Single by Amanda Lear

from the album Sweet Revenge
- B-side: "Lily Marlène"
- Released: 1978
- Genre: Euro disco
- Length: 3:45
- Label: Ariola Records
- Songwriter: Amanda Lear
- Producer: Anthony Monn

Amanda Lear singles chronology
| "Enigma (Give a Bit of Mmh to Me)" (1978) | "Gold" (1978) | "Lili Marleen" (1978) |

= Gold (Amanda Lear song) =

"Gold" is a song by French singer Amanda Lear from her second album Sweet Revenge, released as the single in 1978.

== Song information ==
The song was composed by Charly Ricanek, with lyrics written by Amanda Lear, and produced by the singer's longtime collaborator, Anthony Monn. Musically, it showcased the mainstream uptempo disco sound. The track is part of the song suite on the Sweet Revenge album, which tells the story of a girl tempted by the Devil.
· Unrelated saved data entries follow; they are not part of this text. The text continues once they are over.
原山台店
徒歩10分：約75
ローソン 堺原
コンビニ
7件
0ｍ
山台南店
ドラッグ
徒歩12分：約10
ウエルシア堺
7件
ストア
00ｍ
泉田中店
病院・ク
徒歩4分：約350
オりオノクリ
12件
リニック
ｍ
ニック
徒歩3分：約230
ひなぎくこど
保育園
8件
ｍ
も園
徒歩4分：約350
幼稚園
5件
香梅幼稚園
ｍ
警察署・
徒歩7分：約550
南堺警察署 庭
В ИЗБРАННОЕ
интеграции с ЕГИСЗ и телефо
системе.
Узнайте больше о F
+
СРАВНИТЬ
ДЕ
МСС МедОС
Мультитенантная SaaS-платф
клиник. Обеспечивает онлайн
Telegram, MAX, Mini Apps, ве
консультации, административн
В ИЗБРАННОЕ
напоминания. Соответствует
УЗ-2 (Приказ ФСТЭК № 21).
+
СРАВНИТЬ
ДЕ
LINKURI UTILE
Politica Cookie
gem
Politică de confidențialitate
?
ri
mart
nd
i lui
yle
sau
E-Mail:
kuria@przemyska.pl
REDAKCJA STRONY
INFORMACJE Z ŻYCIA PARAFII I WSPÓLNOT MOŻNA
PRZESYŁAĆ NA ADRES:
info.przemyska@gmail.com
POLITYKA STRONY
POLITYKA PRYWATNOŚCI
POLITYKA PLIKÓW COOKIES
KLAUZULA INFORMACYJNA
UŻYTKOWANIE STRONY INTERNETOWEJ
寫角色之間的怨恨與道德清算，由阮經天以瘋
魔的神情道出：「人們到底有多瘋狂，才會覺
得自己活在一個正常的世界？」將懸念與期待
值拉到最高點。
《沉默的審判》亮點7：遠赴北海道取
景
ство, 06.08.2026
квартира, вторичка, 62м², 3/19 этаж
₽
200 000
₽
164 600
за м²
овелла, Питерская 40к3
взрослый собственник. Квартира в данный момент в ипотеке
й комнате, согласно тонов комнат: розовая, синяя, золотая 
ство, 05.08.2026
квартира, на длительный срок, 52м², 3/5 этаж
"Gold" received a limited single release in late 1978 and was a minor chart success in Belgium and France. The B-side was Lear's cover of the wartime classic "Lili Marleen", which would later be released on her third album, Never Trust a Pretty Face.

In 1989, DJ Ian Levine produced Hi-NRG remixes of "Gold" and "Follow Me". The new versions were released as the double A-side single on both vinyl and CD, and received promotion on TV. The remixed version of "Gold" would later be included on several Amanda Lear hits compilations.

== Track listing ==

- 7" Single (1978)
A. "Gold" – 3:45
B. "Lily Marlène" – 4:45

- 7" Single (1989)
A. "Gold" – 3:50
B. "Follow Me" – 3:41

- 12" Single (1989)
A1. "Gold" (Extended House Mix) – 8:44
A2. "Gold" (Deep Gold Dub Mix) – 6:08
B1. "Follow Me" ('89 High Energy Mix) – 6:28

- CD Maxi-Single (1989)
1. "Gold" – 3:50
2. "Follow Me" – 3:41
3. "Gold" (Extended House Mix) – 8:44
4. "Follow Me" ('89 High Energy Mix) – 3:36

== Chart performance ==

| Chart (1978–79) | Peak position |
|---|---|
| Belgium (Ultratop 50 Flanders) | 28 |
| France (IFOP) | 37 |

== Cover versions ==
- Bettina Köster and Jessie Evans released a cover of the song in 2006 under the moniker Autonervous.